This article by Greg Bluestein and Daniel Malloy is basically a summary of various posts and comments made here on PP over the last couple of weeks; it’s a nice lil Sunday afternoon read. Here are some highlights:
- The Republican Party’s nightmare scenario is a U.S. Senate race so crowded and divisive that Democrats have a shot at the bruised-and-battered eventual nominee.
- National GOP groups are wary of being seen as interfering, and influential state politicians are staying on the sidelines. Gov. Nathan Deal, perhaps the only state figure who can play kingmaker, has relayed to several potential challengers who made pilgrimages to his office that he’ll avoid behind-the-scenes tampering.
- “I have been asked if I would be the one that would mediate among my friends,” Deal told the AJC in an interview. “I do not value that role and nor will I assume that role.”

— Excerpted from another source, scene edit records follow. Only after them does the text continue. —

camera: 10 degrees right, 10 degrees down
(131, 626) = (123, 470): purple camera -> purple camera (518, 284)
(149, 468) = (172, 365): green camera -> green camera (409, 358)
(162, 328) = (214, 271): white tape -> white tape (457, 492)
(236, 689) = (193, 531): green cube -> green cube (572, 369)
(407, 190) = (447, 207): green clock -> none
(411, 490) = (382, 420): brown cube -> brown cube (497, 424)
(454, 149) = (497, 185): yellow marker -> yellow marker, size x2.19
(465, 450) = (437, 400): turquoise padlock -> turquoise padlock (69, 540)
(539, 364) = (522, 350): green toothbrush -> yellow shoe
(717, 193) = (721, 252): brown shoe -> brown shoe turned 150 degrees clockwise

- Democrats are pursuing a very different strategy. State Democratic Party Chairman Mike Berlon said the party is trying to coalesce around one candidate in the next few weeks. Potential candidates include U.S. Rep. John Barrow, of Augusta, and Michelle Nunn, daughter of former U.S. Sen. Sam Nunn.

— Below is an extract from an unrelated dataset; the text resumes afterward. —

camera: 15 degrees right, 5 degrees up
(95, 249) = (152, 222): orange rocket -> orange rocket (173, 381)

- Sue Everhart, the head of the Georgia Republican Party, said she expects a messy race to produce a strong candidate who can raise the $12 million she said is needed to run a solid statewide campaign. … Trying to winnow the field is “not the Republican way,” she said. “I’m not concerned about it. I think that the right people will emerge. The party won’t be playing favorites to anyone.”
- That’s not to say other groups won’t try. American Crossroads, a deep-pocketed group co-founded by Karl Rove, recently made waves by announcing it would form a new political action committee in an effort to boost more “electable” Republican candidates in 2014. The Tea Party Patriots responded by announcing a Super PAC of its own for more conservative hopefuls.
- “The Republicans haven’t figured this out yet,” Sabato said. “They’ve tried both ways and they’ve suffered in both circumstances. In 2010 they got involved (in primaries) and the tea party ran all over them and nominated candidates that lost in the fall. And last time around they stayed out of the process and then bad candidates were nominated and they lost anyway. They can’t win for losing.”